Governo

Zedda, Pisapia, Doria: imparate dalla Liguria

9 Dicembre 2015

Ho letto poco fa l’appello di Pisapia, Zedda e Doria in riferimento alla richiesta di unità alle prossime elezioni amministrative. (1)

Da elettore di Sinistra, rispetto il pensiero ma non condivido. Rigetto.

Rigetto perché percorrere un cammino con questo partito della nazione è impraticabile, contro natura. Lo è poichè in questo passaggio storico siamo impegnati in una battaglia di cultura politica contro il renzismo che da un lato liscia il pelo al populismo e al primitivismo e dall’altro accetta tutte le compatibilità dei tecnocrati europei.

Non appoggiare e non allearsi con il partito della nazione significa, quindi, stare dentro quel vincolo di popolo che ridà forza e credibilità. Lontano da chi costruisce, ad esempio, soggetti a tavolino, senza anima ma con tutte le virgole al posto giusto. Dove le esperienze di Alfano, Verdini, Formigoni e tanti altri si mischiano e sostituiscono la storia di valori di una sinistra (a PD) ormai persa.

Provare ad essere alternativa obbliga finalmente ad alzare il livello del dibattito politico e culturale uscendo da un pesante clima di sfiducia, dalla stupidità delle risse televisive e da quel micidiale senso di rassegnazione secondo cui la politica è solo un gioco di potere per cui le idee non servono a niente.

Il partito della nazione non è una mia espressione.

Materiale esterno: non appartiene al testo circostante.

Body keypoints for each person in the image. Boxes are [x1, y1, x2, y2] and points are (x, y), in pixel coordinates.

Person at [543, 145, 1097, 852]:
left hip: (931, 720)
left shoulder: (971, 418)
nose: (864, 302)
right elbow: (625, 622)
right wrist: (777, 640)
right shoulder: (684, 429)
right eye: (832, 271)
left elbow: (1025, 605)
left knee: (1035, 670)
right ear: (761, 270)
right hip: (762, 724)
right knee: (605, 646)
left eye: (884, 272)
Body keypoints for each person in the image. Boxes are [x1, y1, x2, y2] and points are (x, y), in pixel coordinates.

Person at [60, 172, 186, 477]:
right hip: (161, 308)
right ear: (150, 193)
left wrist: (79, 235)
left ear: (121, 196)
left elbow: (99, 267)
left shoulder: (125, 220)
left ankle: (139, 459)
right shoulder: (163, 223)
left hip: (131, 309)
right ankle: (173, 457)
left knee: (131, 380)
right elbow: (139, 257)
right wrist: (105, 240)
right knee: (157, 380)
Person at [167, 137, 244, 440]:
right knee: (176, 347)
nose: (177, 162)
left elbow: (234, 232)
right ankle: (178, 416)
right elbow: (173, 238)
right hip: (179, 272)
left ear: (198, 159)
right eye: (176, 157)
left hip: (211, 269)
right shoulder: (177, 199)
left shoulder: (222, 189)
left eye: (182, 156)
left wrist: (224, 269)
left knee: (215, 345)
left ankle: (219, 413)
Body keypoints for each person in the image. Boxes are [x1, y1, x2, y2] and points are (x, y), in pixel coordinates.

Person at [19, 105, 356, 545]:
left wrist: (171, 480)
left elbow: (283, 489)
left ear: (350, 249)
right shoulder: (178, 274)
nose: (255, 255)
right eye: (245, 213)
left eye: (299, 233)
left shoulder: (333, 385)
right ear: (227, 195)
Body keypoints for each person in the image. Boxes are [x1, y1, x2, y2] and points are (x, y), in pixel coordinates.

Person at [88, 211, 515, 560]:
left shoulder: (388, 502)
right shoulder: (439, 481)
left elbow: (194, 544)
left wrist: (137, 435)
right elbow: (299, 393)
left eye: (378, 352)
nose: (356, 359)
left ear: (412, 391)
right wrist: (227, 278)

Non desidero essere accanto a un partito pigliatutto, in cui destra e sinistra si confondono. Parlo di indirizzo culturale e politico, non di un tipo di schieramento, che superi la contrapposizione tra progresso e reazione.

Non essere con il partito della nazione significa rispettare la propria natura. Partito vuol dire parte, scelta. Ad esempio il disegno dell’Ulivo era proprio quello di riunire i diversi riformismi, quello cattolico, quello socialista, quello liberale.

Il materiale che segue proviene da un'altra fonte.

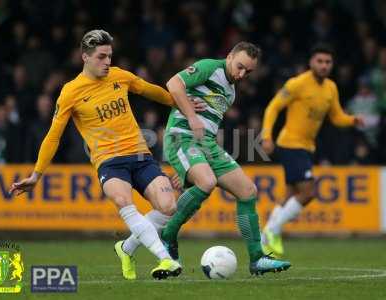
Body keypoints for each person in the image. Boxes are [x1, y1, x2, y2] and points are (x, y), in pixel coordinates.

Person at [9, 29, 204, 280]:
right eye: (101, 57)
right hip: (109, 162)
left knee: (169, 207)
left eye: (109, 56)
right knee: (124, 202)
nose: (107, 62)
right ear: (85, 57)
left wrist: (181, 103)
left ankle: (126, 248)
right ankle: (165, 259)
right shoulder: (71, 91)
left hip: (140, 156)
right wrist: (36, 175)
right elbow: (53, 135)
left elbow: (149, 90)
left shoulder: (119, 76)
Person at [155, 41, 291, 275]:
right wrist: (191, 115)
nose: (241, 74)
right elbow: (173, 84)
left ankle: (257, 259)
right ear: (229, 56)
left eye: (248, 71)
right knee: (206, 182)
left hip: (205, 143)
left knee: (248, 191)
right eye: (239, 66)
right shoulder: (209, 67)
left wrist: (187, 169)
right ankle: (168, 235)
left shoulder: (231, 91)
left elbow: (207, 121)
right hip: (182, 136)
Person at [261, 44, 364, 257]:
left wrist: (352, 119)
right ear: (311, 63)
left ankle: (266, 238)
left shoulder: (331, 88)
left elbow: (336, 117)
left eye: (328, 62)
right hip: (290, 143)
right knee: (309, 192)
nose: (324, 66)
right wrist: (266, 136)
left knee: (290, 193)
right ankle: (272, 230)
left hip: (307, 147)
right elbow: (273, 107)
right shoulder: (297, 84)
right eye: (320, 61)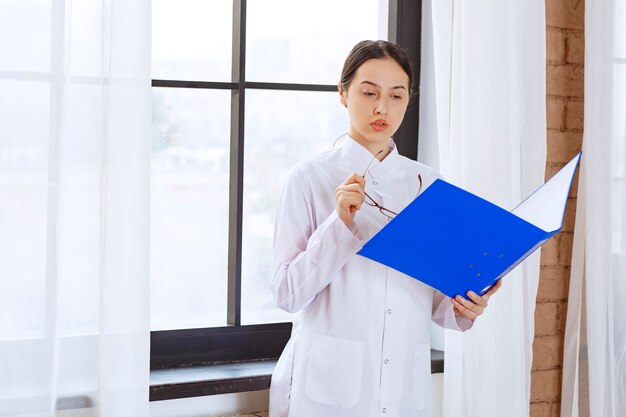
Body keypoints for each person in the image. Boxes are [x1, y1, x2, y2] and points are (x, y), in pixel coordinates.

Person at [269, 40, 502, 417]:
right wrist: (338, 224)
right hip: (328, 385)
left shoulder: (429, 184)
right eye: (369, 92)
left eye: (397, 95)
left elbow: (430, 299)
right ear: (342, 94)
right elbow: (286, 293)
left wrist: (465, 306)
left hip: (404, 388)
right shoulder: (309, 178)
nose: (383, 108)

Sarò un sognatore (e di questo mi dichiaro colpevole) ma penso che quello che si dovrà fare è creare un popolo e dargli un cultura. Non fornire la sola pretesa di governare il paese in un modo piuttosto che in un altro, ma far traspirare un’idea diversa di esistenza, un sogno per un mondo da cambiare. Non un’idea frutto del partito, ma il partito frutto di un’idea. Creare una cultura. Perché quando c’è un grande sogno da vivere tutti insieme, quando questo sogno ci tocca intimamente, ci eleva, ci fa sperare, gli doniamo fino all’ultimo frammento di cuore.

E quell’idea, quella cultura, non hanno donato all’Italia solo politici o statisti, ma anche scrittori, poeti, artisti, musicisti, cantanti, registi e uomini dediti alle passioni più disparate. Quel sogno poi è stato affossato dalla sua stessa origine. Ma quel modello di “cultura politica e politica culturale” può essere riscoperto, con tutti gli attributi che la modernità esige, come scrive Gianluca Bogino. Insomma una nuova anima della sinistra italiana. Non solo aspirazioni di governo, ma identità ideologica dell’essere.

E in questa nostra Italia esiste ancora un patrimonio di sogni, speranze ed ideali che l’assetto politico della Seconda Repubblica ha lasciato in cantina. Esso si sfoga adesso nelle proteste dei ragazzi che occupano le scuole, nelle associazioni culturali, nell’ambientalismo, nelle miriadi di movimenti. È disorganizzato, sparpagliato, senza una guida, senza un canale per irrompere in maniera determinante nella società.

La cultura è tacita, gode di se stessa e non si preoccupa della politica. (2)

È giunto il momento di organizzare e coniugare l’opinione progressista in un popolo. Affinché esso sia non solo concorrente dell’attuale scena politica, ma inesauribile coefficiente di futuro per le generazioni che verranno.

La fiera non è ancora finita, anzi, vedo ancora moltissimi compratori, venditori e soprattutto banditori nella fiera. Credo che Renzi abbia colto un obiettivo: essere l’uomo più popolare del Paese, andando un po’ dappertutto a raccontare un qualcosa di cui, fino ad oggi, nessuno lo ha chiamato a rendicontare. Per cui la fiera continua, ma speriamo che i compratori siano più esigenti e chiedano, almeno, di vedere i cammelli.

Concludo e dico.

Vincere per fare cosa? Questa è la domanda. Non vincere per vincere. Di questo vorrei sentir parlare.
Sono stufo, stufo di questa politica che ogni giorno ci ricorda di aver perso le idee e le parole. Non ho bisogno del vostro appello cari Doria, Pisapia e Zedda: abbiamo bisogno di fatti.